# working out how many watts im using based on joules



## gotama (21/8/15)

Ok so according to this site http://www.rapidtables.com/convert/electric/Joule_to_Watt.htm

If im vaping 30Joules (200c on TC, irrelevant?) for 4 seconds thats 30/4 = 7.5w im pumping out... I feel like im getting this all wrong. Im new to TC vaping so im just trying to get the whole thing around my head.... I notice that High temp and High joules definitely gives a hotter vape obviously, but i feel like a better understanding will allow me to find that sweet spot.

Regards,


----------



## Jan (21/8/15)

Remember the joule reading on your device is not related to the time you take a draw.

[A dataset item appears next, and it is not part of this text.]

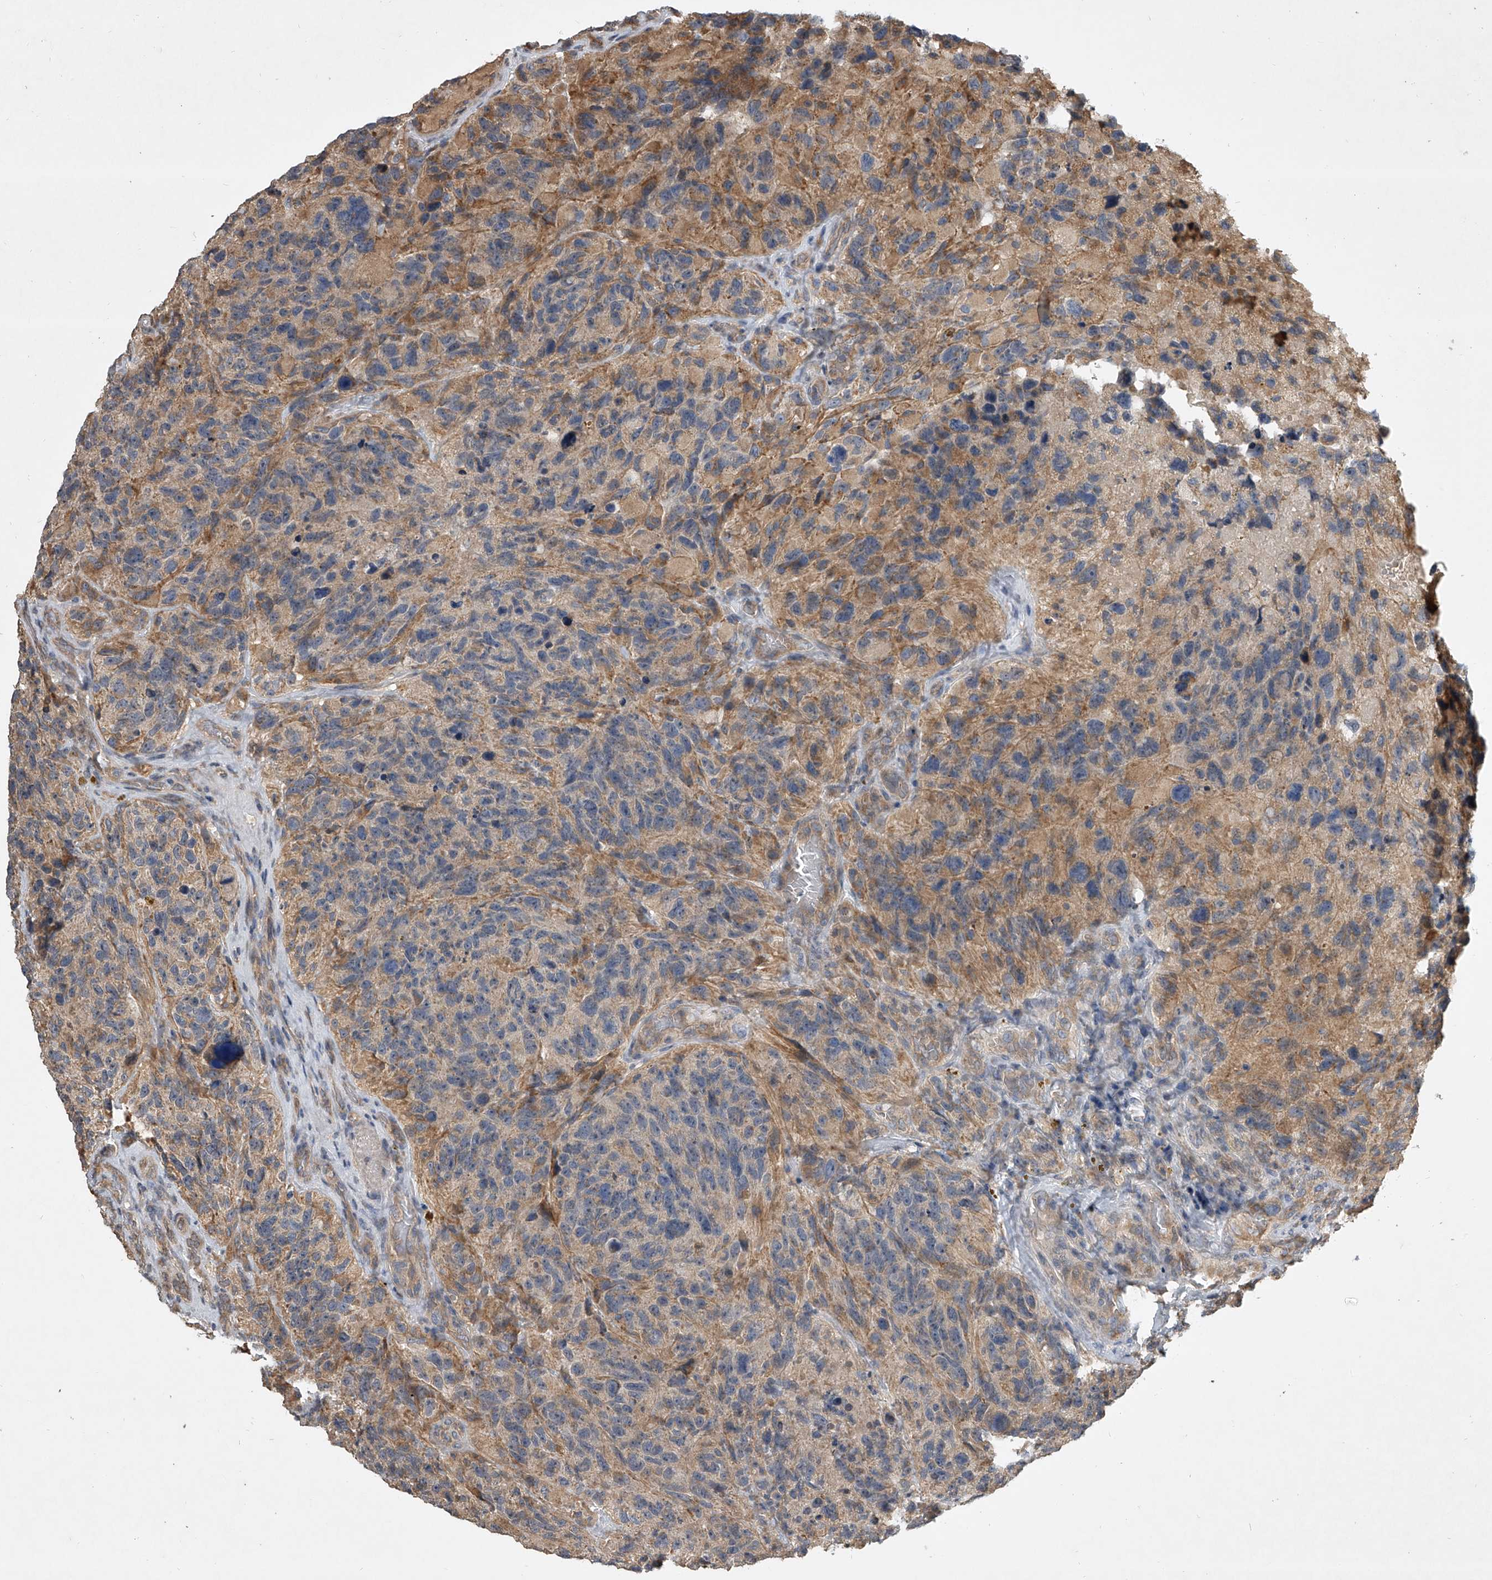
{"staining": {"intensity": "weak", "quantity": "<25%", "location": "cytoplasmic/membranous"}, "tissue": "glioma", "cell_type": "Tumor cells", "image_type": "cancer", "snomed": [{"axis": "morphology", "description": "Glioma, malignant, High grade"}, {"axis": "topography", "description": "Brain"}], "caption": "A micrograph of malignant high-grade glioma stained for a protein displays no brown staining in tumor cells.", "gene": "NFS1", "patient": {"sex": "male", "age": 69}}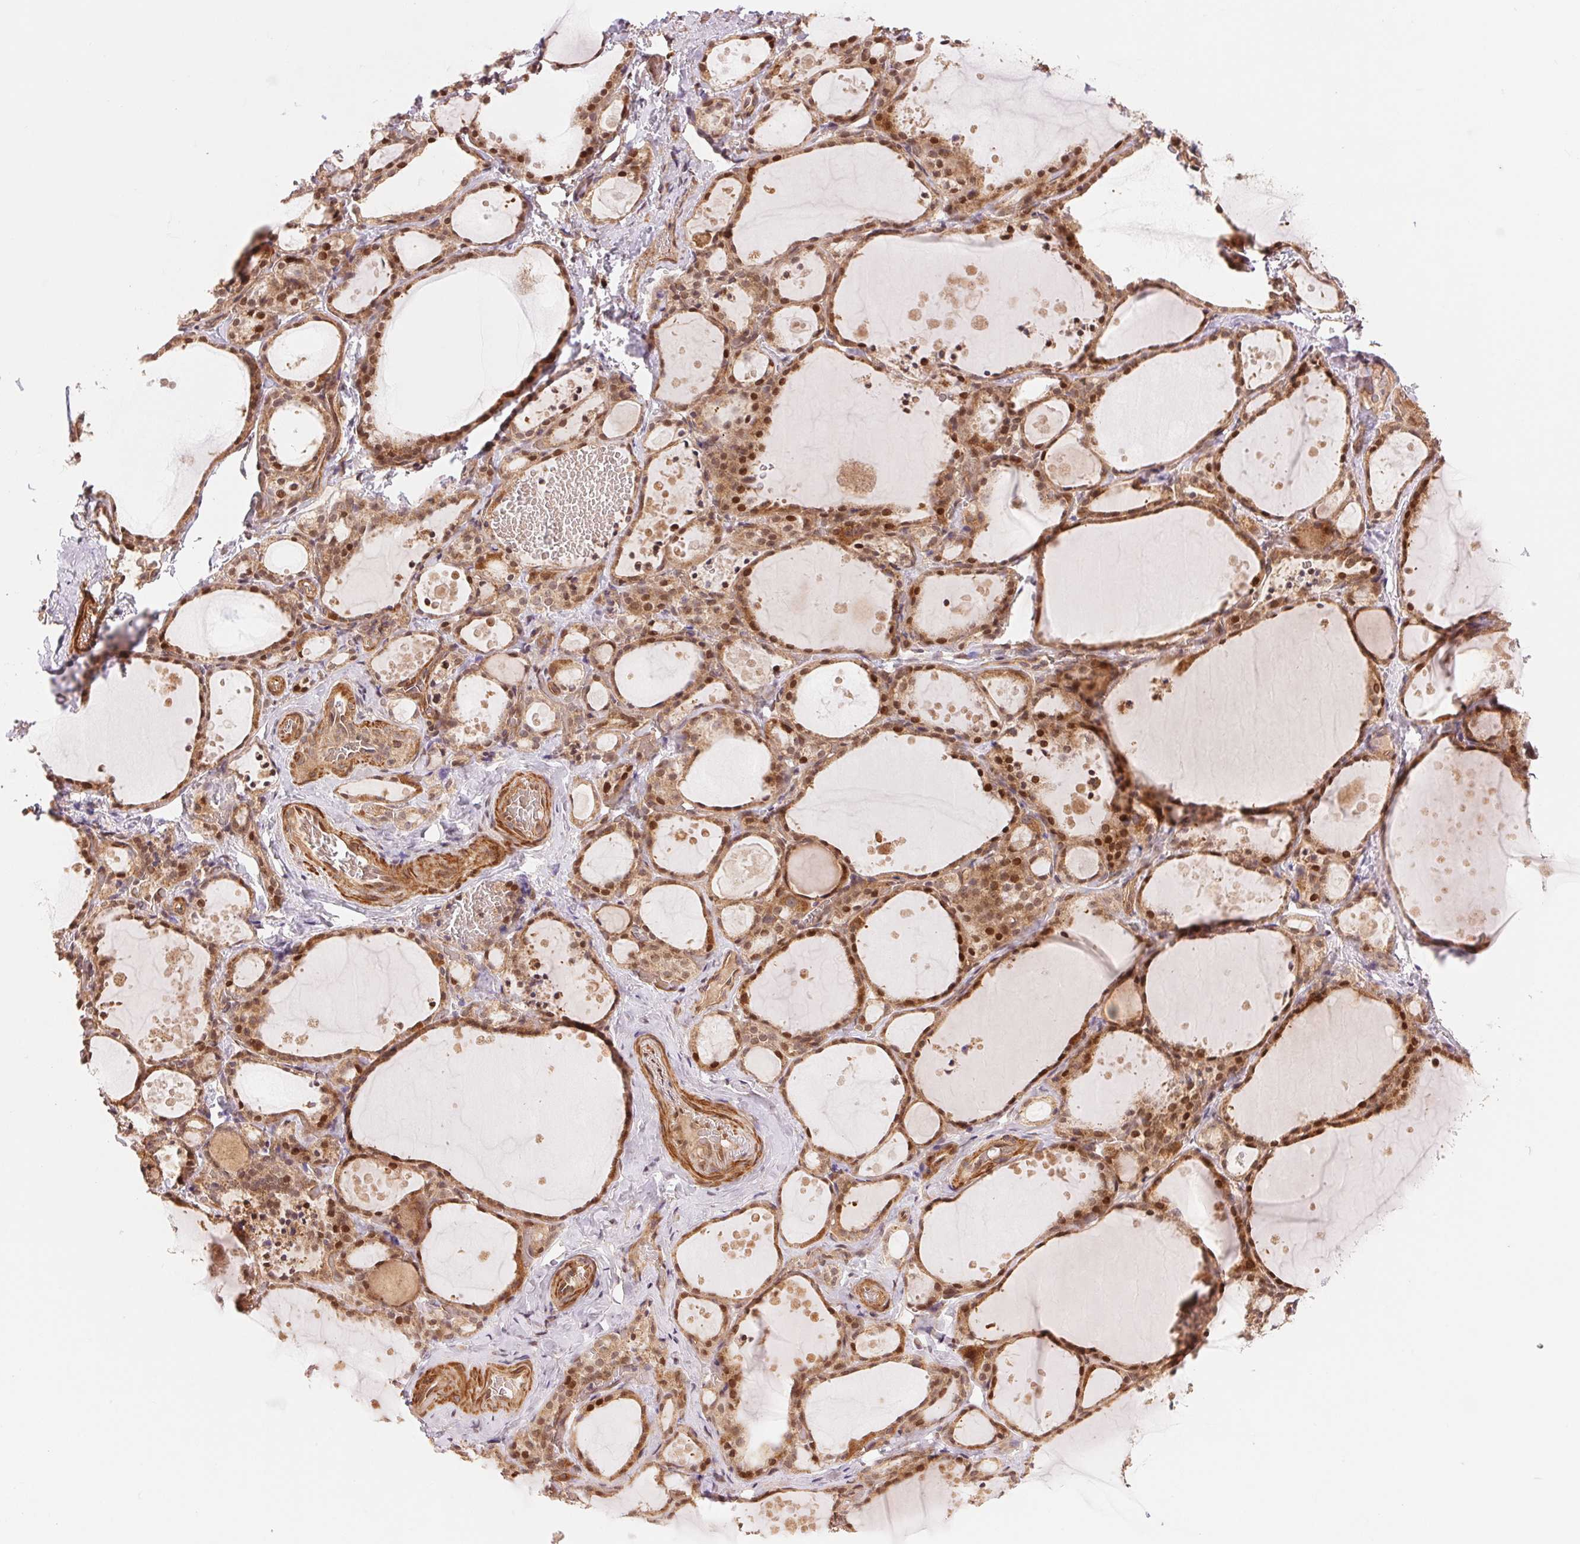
{"staining": {"intensity": "moderate", "quantity": ">75%", "location": "cytoplasmic/membranous,nuclear"}, "tissue": "thyroid gland", "cell_type": "Glandular cells", "image_type": "normal", "snomed": [{"axis": "morphology", "description": "Normal tissue, NOS"}, {"axis": "topography", "description": "Thyroid gland"}], "caption": "Protein analysis of benign thyroid gland exhibits moderate cytoplasmic/membranous,nuclear staining in approximately >75% of glandular cells.", "gene": "TNIP2", "patient": {"sex": "male", "age": 68}}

I don't understand what the mods mean by joule and not really sure why they use it.


----------



## Andre (21/8/15)

Lol, I probably understand it even less than you, but what I could make out - for all practical purpose Joules = Watts.

Reactions: Agree 1


----------



## drew (21/8/15)

1 Watt = 1 Joule *per second *(W=J/s)

30J for 4 seconds is a total of 120J of energy consumed.

W=J/s
30W = 120J/4s

So it's pretty much what @Andre said, think of it as 1 watt = 1 joule.

Reactions: Informative 3 | Useful 1


----------



## gotama (24/8/15)

drew said:


> 1 Watt = 1 Joule *per second *(W=J/s)
> 
> 30J for 4 seconds is a total of 120J of energy consumed.
> 
> ...



Ok well that clears this matter up nice and easy. Thanks Drew


----------